Il coronavirus è costato 280 miliardi di fatturato alle società di capitali italiane nel primo semestre 2020. Questo il risultato della simulazione riportata in un documento di ricerca della Fondazione nazionale commercialisti e dal Consiglio Nazionale dei Dottori Commercialisti e degli Esperti Contabili pubblicato nel mese di luglio. Gli autori hanno infatti raccolto i dati diffusi dall’Istat sull’impatto del lockdown e li hanno incrociati con i dati di bilancio delle società di capitali estratte dalla banca dati Aida: in tale modo è stato possibile condurre simulazioni con l’obiettivo di “cogliere l’entità dell’impatto sul fatturato delle società di capitali nel primo semestre dell’anno”. Gli autori precisano come si tratti di “simulazioni e non vere e proprie stime”, stima che è stata “resa particolarmente difficile sia dalla natura straordinaria di un fenomeno senza precedenti e, in quanto tale, impossibile da osservare con i modelli previsivi tradizionali, sia perché i dati congiunturali arrivano sempre con un certo ritardo”. L’analisi considera circa 830mila società che fatturano complessivamente circa 2.700 miliardi di euro, l’89% di tutte le imprese e l’85% di tutti gli operatori economici.

**Dati estratti**
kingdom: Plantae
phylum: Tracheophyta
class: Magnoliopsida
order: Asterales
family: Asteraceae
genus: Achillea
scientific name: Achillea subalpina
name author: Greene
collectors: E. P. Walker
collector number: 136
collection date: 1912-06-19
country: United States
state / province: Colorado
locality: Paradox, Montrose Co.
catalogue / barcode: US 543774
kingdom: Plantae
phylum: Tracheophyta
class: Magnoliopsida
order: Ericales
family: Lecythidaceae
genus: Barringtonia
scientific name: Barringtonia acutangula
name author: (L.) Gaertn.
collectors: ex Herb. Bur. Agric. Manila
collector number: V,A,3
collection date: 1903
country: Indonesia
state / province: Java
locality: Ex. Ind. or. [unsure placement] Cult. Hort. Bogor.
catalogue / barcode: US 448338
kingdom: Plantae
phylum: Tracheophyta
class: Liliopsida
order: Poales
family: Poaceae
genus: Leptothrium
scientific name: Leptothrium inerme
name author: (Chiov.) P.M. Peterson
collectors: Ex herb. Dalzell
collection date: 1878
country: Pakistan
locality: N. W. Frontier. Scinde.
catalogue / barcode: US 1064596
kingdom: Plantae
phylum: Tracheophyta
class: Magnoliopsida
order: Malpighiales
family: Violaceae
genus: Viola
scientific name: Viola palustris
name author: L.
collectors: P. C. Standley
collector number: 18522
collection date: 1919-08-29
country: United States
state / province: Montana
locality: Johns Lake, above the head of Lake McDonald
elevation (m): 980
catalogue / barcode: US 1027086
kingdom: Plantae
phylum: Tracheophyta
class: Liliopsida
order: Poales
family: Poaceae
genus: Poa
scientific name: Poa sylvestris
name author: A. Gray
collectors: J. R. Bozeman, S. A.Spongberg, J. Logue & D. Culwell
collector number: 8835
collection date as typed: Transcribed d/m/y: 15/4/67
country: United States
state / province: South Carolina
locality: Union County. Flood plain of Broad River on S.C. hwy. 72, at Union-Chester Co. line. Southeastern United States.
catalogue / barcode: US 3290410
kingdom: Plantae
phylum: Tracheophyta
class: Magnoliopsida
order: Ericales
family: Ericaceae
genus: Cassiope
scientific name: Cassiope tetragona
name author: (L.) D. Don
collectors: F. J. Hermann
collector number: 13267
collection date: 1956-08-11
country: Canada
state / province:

**Cosa fare**
• 1. Per ognuna di queste affermazioni, di' se è in accordo con il brano sul fatturato perso per il coronavirus. Rispondi sì o no e riporta le parole del brano che decidono. (a) L'analisi riguarda circa 830mila società. (b) Gli autori presentano i loro risultati come vere e proprie stime. (c) Il documento di ricerca è uscito a giugno.
• 2. Riprendi il brano sul fatturato perso per il coronavirus e continualo da dove si interrompe.

**Risultati in ordine**
• 1.
(a) Sì: «L’analisi considera circa 830mila società».
(b) No: «simulazioni e non vere e proprie stime».
(c) No: «pubblicato nel mese di luglio».

• 2.
Al di là delle premesse, i risultati della simulazione non passano di certo inosservati agli occhi di un qualsiasi analista. Il documento stima che la perdita per il fatturato delle società di capitali ammonti a 280 miliardi di euro (-19,7%) per il primo semestre. Nel solo mese di aprile la perdita di fatturato, calcolata sulla base di simulazione, risulta pari a 93 miliardi di euro (-39,1%). Le stime del documento non riportano la collocazione geografica tra i fattori determinanti, nel senso che la crisi avrebbe colpito tutte le società di capitali indistintamente. Tuttavia, sarebbe il nord-est l’area più colpita, con 68,5 miliardi di euro di fatturato in meno nei primi sei mesi dell’anno (-21,3%), seguita dal Nord-Ovest con 118,5 miliardi di euro persi (-19,5%). Arriva poi il centro, con -62,4 miliardi di euro (-18,3%), quindi il meridione con -22,9 miliardi di euro (-21,1%) e infine le isole con -7,2 miliardi (-17,6%).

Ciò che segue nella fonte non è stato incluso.